### DATA TO EXAMINE:

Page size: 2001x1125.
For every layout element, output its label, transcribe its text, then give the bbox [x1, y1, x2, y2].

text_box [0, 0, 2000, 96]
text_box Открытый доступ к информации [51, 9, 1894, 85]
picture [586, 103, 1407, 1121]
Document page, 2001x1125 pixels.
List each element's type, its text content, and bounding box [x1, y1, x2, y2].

...

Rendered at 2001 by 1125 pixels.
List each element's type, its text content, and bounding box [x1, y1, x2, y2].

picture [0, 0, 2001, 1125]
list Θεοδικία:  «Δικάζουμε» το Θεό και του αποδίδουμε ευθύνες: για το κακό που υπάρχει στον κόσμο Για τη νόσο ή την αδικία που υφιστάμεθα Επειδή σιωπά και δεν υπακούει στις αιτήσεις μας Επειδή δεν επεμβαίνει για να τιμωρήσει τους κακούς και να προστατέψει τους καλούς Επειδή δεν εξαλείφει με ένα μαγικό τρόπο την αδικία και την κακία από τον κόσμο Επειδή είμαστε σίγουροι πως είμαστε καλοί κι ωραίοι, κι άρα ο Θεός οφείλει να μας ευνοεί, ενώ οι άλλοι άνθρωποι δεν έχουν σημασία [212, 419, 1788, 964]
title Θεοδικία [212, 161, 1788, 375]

### AIM OF THE TASK:
If a line above holds the string "pixels", copy it out.

### SOLUTION BELOW:
Document page, 2001x1125 pixels.
Rendered at 2001 by 1125 pixels.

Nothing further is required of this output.